After earning her bachelor’s and master’s degrees, Diaz spent eight years working side-by-side with entrepreneurs and owners of businesses spanning from startups to a $100 million company. She always felt an entrepreneurial pull, and having a front-row seat to the inner workings of various businesses fed that fire.
“I started listening to podcasts,” she said. “I listened to interviews with different entrepreneurs, hearing about women with less education, less experience, less resources than me – a few even younger than I am – going out and taking their stage. I started to say, ‘What am I waiting for?’”
Masterminding Women
She turned to four friends, fellow Brenau women, for help. They included Jackson, Rhonda Patjens Francis, WC ’04, Laura Heinlein Lilly, WC ’04 and Alicia Pendleton Harris, WC ’05.
“Any time we had a career idea or change in mind, we’d call each other and ask, ‘What do you think about what I want to do here?’” Jackson says. “It’s not a question; every time something major comes up in our lives, we bounce it off each other. And the other women we were so close with made it really astronomical and powerful.”
Diaz founded Mastermind Your Launch last year, which helps entrepreneurs execute a successful business launch. It began with the Mastermind Your Launch podcast, for which she has interviewed more than 60 entrepreneurs, discussing the launches of their businesses. The podcast helped catapult Diaz and the company to success.
“What’s unique about Mastermind Your Launch is the powerful community of like-minded entrepreneurs and influencers that Stefanie makes available to each of her clients,” says Women’s College Dean Debra Dobkins.

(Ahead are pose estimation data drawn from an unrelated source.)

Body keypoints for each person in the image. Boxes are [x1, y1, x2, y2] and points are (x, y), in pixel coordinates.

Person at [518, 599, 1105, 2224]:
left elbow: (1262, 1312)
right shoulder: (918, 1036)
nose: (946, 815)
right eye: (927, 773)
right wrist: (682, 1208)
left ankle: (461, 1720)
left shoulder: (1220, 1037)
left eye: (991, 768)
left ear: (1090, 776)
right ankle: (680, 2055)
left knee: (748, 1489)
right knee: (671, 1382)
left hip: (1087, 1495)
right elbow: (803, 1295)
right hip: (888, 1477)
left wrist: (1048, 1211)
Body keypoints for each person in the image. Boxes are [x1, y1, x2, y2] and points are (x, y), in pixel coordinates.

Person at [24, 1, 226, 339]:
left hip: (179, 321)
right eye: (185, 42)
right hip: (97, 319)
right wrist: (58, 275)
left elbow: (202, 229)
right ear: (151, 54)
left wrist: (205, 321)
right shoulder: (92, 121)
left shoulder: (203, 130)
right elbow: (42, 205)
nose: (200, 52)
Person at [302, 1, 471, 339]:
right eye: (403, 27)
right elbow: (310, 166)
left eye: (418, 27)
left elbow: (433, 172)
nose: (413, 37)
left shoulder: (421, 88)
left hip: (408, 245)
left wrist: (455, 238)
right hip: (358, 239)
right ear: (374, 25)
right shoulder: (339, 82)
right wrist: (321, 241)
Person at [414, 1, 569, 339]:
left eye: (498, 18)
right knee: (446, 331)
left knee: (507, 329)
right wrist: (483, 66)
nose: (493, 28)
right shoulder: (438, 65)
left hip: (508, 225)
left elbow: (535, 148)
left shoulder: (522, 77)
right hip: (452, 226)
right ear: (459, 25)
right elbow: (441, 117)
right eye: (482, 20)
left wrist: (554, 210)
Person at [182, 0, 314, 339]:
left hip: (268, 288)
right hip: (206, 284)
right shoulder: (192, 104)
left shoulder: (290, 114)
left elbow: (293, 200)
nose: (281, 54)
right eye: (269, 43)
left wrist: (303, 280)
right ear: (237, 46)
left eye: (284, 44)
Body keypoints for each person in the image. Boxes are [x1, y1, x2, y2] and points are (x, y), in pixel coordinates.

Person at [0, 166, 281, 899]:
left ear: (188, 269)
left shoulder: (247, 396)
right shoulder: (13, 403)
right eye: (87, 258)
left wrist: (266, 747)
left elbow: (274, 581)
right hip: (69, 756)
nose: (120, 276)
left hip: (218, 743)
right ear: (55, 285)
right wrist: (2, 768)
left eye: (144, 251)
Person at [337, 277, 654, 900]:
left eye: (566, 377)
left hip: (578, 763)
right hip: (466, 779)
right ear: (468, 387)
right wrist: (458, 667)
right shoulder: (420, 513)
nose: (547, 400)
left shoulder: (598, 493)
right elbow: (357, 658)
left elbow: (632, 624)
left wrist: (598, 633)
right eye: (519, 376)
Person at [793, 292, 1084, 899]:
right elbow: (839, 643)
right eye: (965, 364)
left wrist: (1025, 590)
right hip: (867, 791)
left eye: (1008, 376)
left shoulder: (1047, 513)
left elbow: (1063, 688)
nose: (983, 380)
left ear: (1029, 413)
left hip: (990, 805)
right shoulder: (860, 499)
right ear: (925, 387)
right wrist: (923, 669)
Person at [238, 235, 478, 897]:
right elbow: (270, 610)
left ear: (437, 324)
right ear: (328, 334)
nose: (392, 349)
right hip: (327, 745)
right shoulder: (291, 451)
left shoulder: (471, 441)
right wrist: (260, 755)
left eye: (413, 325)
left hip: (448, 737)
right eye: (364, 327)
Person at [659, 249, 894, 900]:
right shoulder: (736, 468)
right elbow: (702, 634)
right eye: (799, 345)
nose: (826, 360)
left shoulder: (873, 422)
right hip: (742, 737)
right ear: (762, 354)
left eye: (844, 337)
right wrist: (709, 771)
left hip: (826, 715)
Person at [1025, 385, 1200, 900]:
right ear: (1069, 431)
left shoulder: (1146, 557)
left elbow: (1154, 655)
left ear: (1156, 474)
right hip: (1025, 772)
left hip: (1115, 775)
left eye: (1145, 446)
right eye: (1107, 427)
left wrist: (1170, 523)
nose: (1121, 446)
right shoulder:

Harris says Mastermind Your Launch started with women holding “Masterminds” together. They’d talk, brainstorm, narrow down and create ideas each Tuesday night over a glass of wine, after they’d put their children to bed. “It was, really, very fruitful.”
“I called upon my Brenau women to mastermind with me,” Diaz said. “I shared with them this silly idea of starting a podcast. I said, ‘Y’all are going to think I’m crazy, but I kind of think I can do this and it could be something really special.’”
A Recipe for Success
Diaz says she could not have founded the company without the help of her friends, and that they, in turn, experienced growth in their careers because of the lessons they learned through Mastermind Your Launch.
Harris founded her own pediatric occupational therapy practice Away We Go Pediatric LLC with the encouragement of Diaz. And Jackson experienced great growth in her career, today working as a professional sales coach and business consultant with Southwestern Consulting. “We don’t just want to be moms and wives,” Jackson says. “We want to make a difference in our profession and in what we’re doing.”
Harris says she truly cannot recognize the girl she was before starting at Brenau. She, like Diaz, dreamt of being an entrepreneur, and she credits the Women’s College and the support of her friends for her success. Jackson says Brenau pushed her out of her comfort zone, instilling confidence within her. “I look back on that time and know that’s why I am where I am today,” she says.
“Taking the stage can mean a lot of things to a lot of different people,” Diaz told the young women gathered in Pearce in October. “It can mean literally taking a stage, but for me it also means taking the lead in your own life, being in control, having the power to stand up for yourself and for what you believe and stepping into the spotlight, owning what you know is right and true and just.”